ACTION ITEM:
Work out how many lines of the listing below hold the word "President", and give that number only.

··········

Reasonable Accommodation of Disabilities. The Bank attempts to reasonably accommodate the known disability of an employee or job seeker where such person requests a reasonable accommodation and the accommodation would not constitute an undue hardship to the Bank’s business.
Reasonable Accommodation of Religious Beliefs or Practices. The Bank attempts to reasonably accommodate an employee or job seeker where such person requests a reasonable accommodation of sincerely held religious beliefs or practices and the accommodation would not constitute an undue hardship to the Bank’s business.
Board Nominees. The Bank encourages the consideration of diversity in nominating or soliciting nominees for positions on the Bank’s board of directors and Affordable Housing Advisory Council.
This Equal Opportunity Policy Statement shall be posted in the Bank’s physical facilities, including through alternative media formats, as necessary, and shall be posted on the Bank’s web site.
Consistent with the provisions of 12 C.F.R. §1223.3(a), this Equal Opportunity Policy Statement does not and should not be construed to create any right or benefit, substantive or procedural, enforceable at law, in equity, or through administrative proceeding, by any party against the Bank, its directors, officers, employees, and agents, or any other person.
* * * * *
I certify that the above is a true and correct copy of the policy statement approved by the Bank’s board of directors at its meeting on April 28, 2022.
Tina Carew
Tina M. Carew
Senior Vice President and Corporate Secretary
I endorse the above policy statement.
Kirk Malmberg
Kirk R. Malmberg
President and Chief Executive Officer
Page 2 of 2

··········

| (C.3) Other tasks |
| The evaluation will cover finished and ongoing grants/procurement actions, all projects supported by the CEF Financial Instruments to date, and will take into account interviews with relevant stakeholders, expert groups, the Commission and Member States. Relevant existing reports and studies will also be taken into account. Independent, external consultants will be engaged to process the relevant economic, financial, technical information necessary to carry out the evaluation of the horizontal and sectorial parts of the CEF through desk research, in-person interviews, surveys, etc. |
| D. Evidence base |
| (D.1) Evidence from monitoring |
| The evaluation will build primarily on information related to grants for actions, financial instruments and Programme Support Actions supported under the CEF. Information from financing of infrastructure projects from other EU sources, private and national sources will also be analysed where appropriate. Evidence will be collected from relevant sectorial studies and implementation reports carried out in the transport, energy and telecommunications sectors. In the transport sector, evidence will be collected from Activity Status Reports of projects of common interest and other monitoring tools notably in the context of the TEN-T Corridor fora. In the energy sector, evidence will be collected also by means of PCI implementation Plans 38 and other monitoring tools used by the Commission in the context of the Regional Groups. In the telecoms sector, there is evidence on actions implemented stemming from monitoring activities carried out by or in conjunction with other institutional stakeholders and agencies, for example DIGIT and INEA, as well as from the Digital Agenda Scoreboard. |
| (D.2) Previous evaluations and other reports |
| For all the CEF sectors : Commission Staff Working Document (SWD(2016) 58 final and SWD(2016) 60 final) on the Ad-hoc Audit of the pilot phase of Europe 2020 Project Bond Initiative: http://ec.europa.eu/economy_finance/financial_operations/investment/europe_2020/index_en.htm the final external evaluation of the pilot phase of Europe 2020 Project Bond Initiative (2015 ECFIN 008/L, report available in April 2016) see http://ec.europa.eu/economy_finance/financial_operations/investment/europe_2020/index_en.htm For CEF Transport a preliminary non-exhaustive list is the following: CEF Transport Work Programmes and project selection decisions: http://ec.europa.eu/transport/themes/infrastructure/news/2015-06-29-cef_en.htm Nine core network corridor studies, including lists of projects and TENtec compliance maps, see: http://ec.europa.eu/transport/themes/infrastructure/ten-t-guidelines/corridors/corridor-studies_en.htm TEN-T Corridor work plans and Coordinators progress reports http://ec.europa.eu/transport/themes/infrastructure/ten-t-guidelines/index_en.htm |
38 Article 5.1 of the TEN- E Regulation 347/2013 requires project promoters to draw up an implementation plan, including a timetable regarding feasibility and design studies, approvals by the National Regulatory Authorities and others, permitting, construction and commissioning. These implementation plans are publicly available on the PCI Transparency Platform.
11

··········

RESPONSE BELOW:
2